Si la lecture de cet article pouvait éventuellement conduire à l'interprétation opposée (autoroutes et voies express sont toutes deux des routes à grande circulation), observons que Marie-Odile Avril dans son ouvrage, Le Droit et la Route (14), dissipe tout soupçon en soulignant que les voies express et les autoroutes sont bien deux entités distinctes.
En fait, les textes mentionnés tout au long de cet article ont créé un statut particulier pour les routes ordinaires et les routes express. Mais ce statut ne s'applique pas aux autoroutes qui bénéficient déjà d'un statut particulier (15) depuis 1955 (16) : elles appartiennent exclusivement à l'État (qu'elles soient concédées ou non) et ne peuvent bénéficier de ce statut qu'après décret en Conseil d'État (17).

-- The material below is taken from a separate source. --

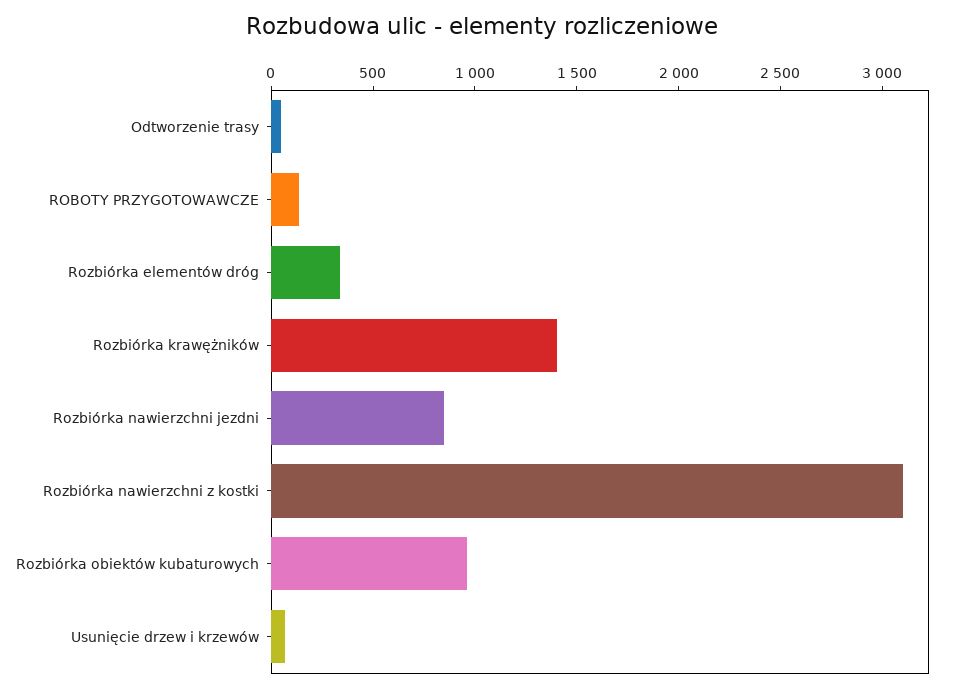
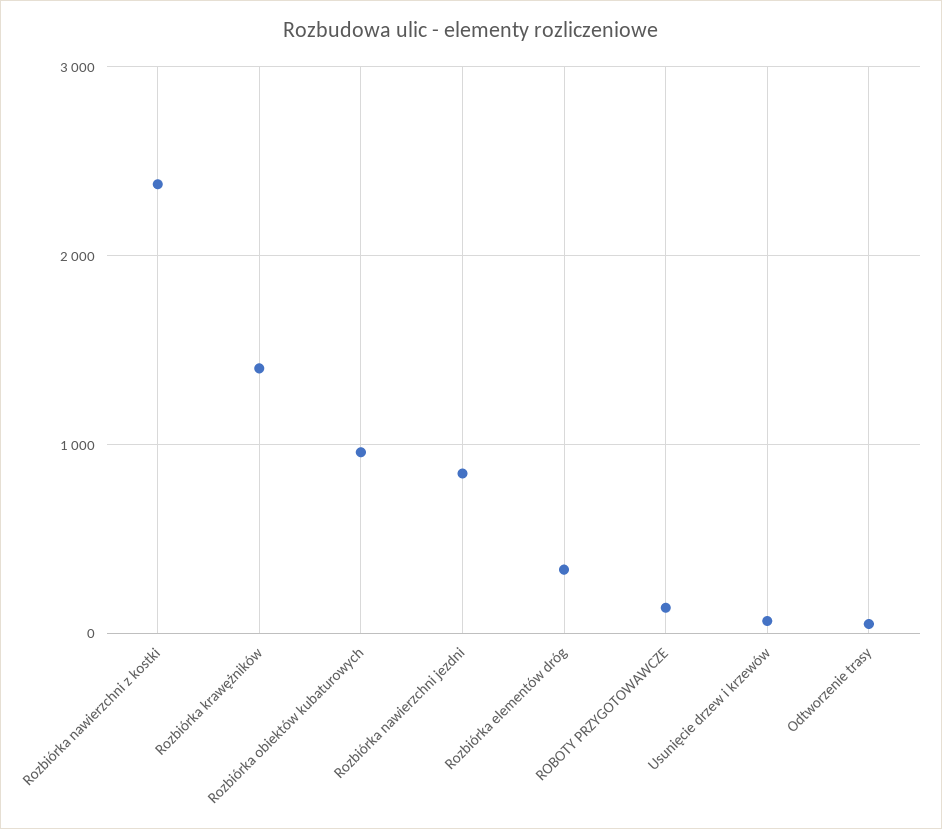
Rozbiórka nawierzchni z kostki: 3100 -> 2400

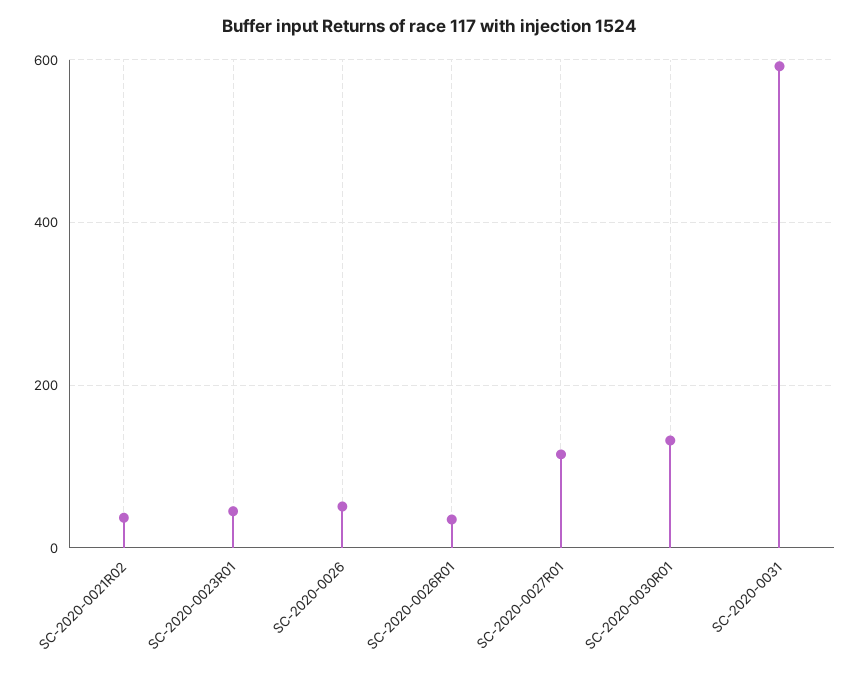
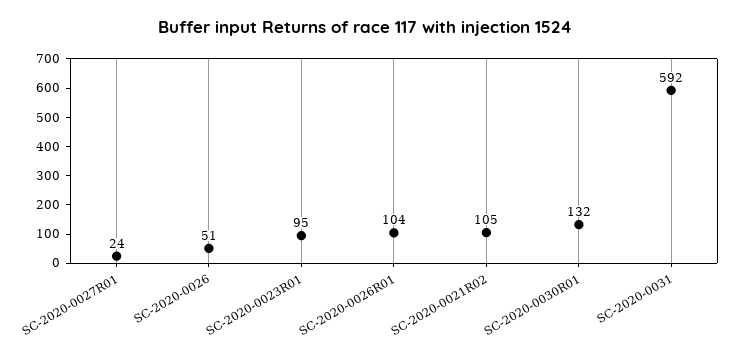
SC-2020-0021R02: 40 -> 105
SC-2020-0023R01: 40 -> 95
SC-2020-0026R01: 40 -> 104
SC-2020-0027R01: 120 -> 24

Enfin, le Code de la voirie routière, dont la teneur est plus domaniale et juridique que le Code de la route, plus centré quant à lui sur tout ce qui est relatif à la circulation, ne donne pas de définition de la route à grande circulation, à l'inverse des autoroutes. On trouve seulement un renvoi au Code de la route dans les articles relatifs au statut de la déviation (L. 152-1 et R. 152-1) (18). Cela montre bien que la qualification de route à grande circulation est de caractère mineur, car elle ne concerne que la priorité de circulation, alors que la notion d'autoroute est d'un niveau juridique supérieur tant au niveau de la définition que des interdictions qui en découlent.